Plus d’une décennie s’était écoulée depuis leur première rencontre. Et, jamais, elle n’aurait imaginé qu’il deviendrait son pire ennemi. Horios, cet enfant au sourire espiègle et à la joie débordante était devenu un homme froid, meurtri par une soif de pouvoir. Ce n’était plus l’être qu’elle avait connu.

Il était le prince du royaume voisin, Umya. À l’époque, les deux contrées vivaient en paix, liées par une alliance de protection mutuelle. Ariena et lui étaient inséparables, et l’on murmurait parfois l’évidence d’un futur commun.
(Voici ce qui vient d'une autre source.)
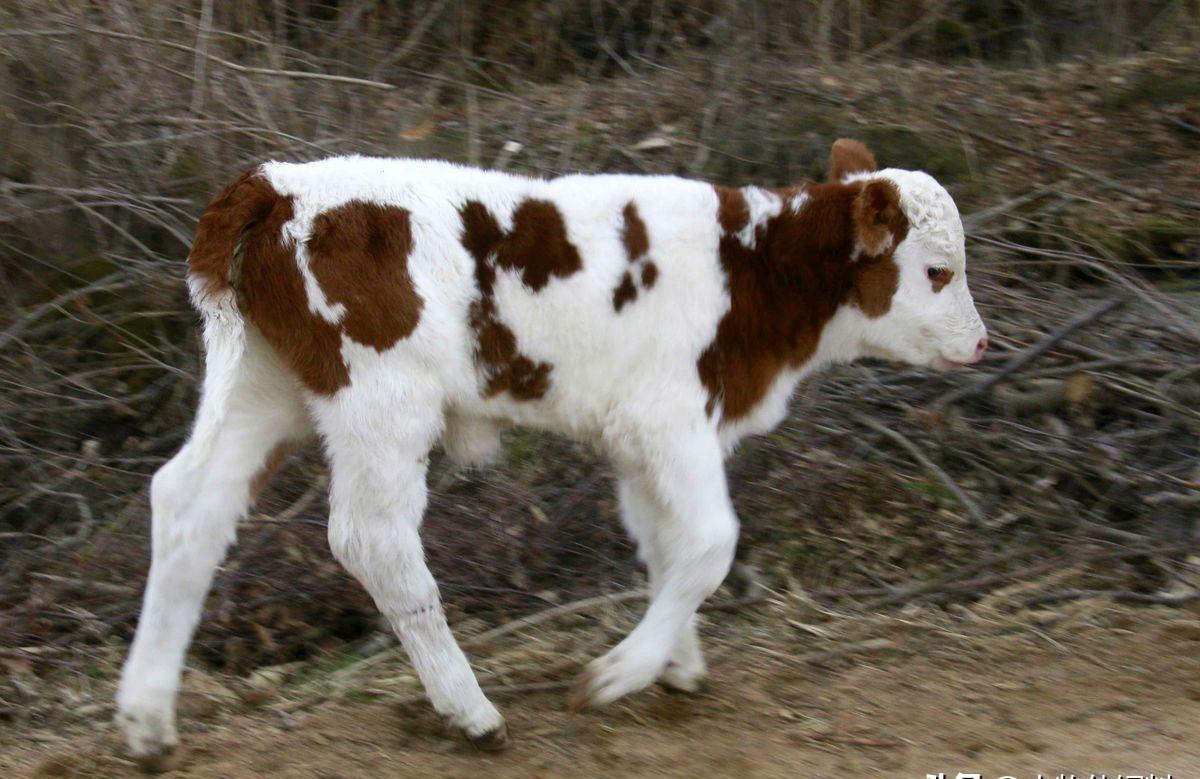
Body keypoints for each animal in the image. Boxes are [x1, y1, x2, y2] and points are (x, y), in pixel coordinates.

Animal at [117, 136, 988, 763]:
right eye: (937, 271)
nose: (982, 344)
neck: (751, 267)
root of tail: (276, 184)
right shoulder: (672, 417)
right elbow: (711, 542)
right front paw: (617, 673)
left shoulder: (637, 436)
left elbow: (664, 545)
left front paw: (675, 663)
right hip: (382, 401)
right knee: (374, 542)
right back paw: (471, 712)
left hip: (263, 388)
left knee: (187, 505)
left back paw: (146, 719)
Tout avait basculé un jour de tempête. Le roi d’Umya était décédé dans des circonstances obscures. Horios n’avait que quatorze ans et héritait d’un trône qu’il n’avait jamais demandé. Pourtant, il devait devenir roi. Son éducation devint stricte, presque implacable. Les obligations s'étaient multipliées, et les retrouvailles avec Ariena s’étaient espacées, jusqu’à pratiquement disparaître.
La reine, dévastée par le chagrin, avait rejoint son mari quelques années plus tard, et c’est à l’âge de dix-sept ans qu’Horios fut couronné.

De loin, Ariena avait continué de veiller tristement sur son ami. Elle était restée admirative de la force d’esprit dont il avait fait preuve pour devenir le roi qu’elle croyait bon. Tout cela, c'était il y a huit ans.
Puis une nuit, des cris déchirants s'étaient élevés dans l’enceinte du château de Valmère, tandis qu’Horios, armé et impitoyable, avait déchaîné sa fureur, renversant les murs du palais. Dans un éclair de violence glaciale, il avait tué le roi et la reine de Valmère, brisant à jamais le cœur de ce royaume et cette amitié sacrée. Et ceci, c’était il y a un mois.